Task to complete →
An exact reproduction of the records is required, with all images left out.

────────

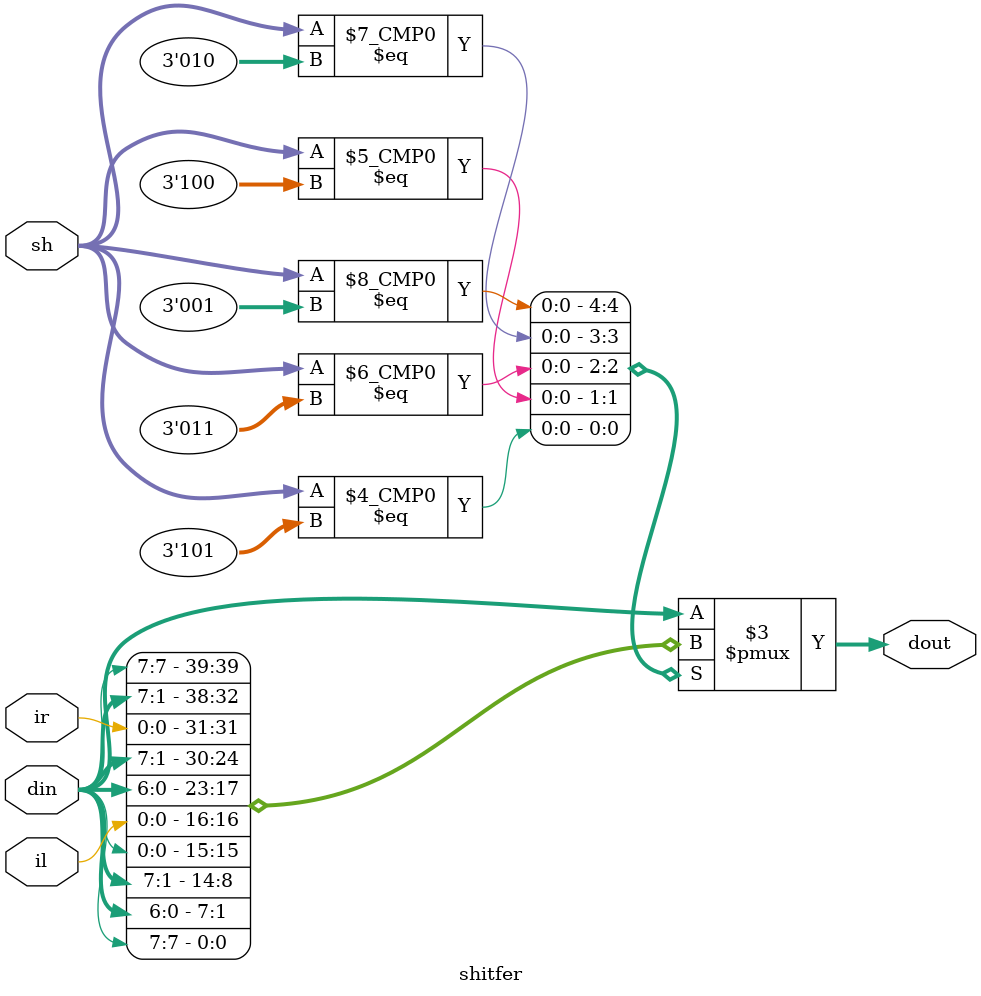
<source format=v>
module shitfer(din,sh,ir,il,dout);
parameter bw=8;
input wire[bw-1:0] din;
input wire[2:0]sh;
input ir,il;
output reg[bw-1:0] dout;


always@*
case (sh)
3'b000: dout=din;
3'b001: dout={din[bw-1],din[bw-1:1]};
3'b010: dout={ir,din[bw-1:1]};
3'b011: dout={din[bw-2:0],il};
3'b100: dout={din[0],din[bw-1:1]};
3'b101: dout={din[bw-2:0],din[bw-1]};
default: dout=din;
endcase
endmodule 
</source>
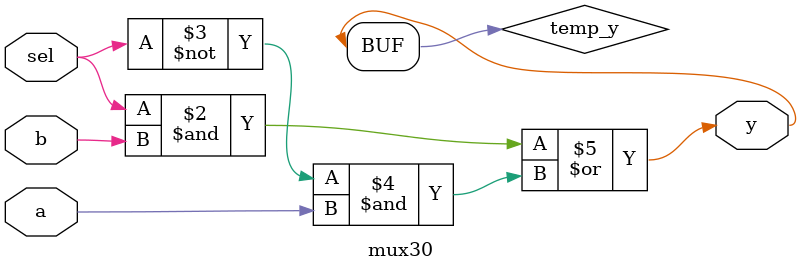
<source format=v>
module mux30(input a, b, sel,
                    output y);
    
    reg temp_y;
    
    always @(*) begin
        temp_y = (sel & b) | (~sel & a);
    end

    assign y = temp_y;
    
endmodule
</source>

────────

Result of the task →
<source format=v>
module shitfer(din,sh,ir,il,dout);
parameter bw=8;
input wire[bw-1:0] din;
input wire[2:0]sh;
input ir,il;
output reg[bw-1:0] dout;


always@*
case (sh)
3'b000: dout=din;
3'b001: dout={din[bw-1],din[bw-1:1]};
3'b010: dout={ir,din[bw-1:1]};
3'b011: dout={din[bw-2:0],il};
3'b100: dout={din[0],din[bw-1:1]};
3'b101: dout={din[bw-2:0],din[bw-1]};
default: dout=din;
endcase
endmodule 
</source>
<source format=v>
module mux30(input a, b, sel,
                    output y);
    
    reg temp_y;
    
    always @(*) begin
        temp_y = (sel & b) | (~sel & a);
    end

    assign y = temp_y;
    
endmodule
</source>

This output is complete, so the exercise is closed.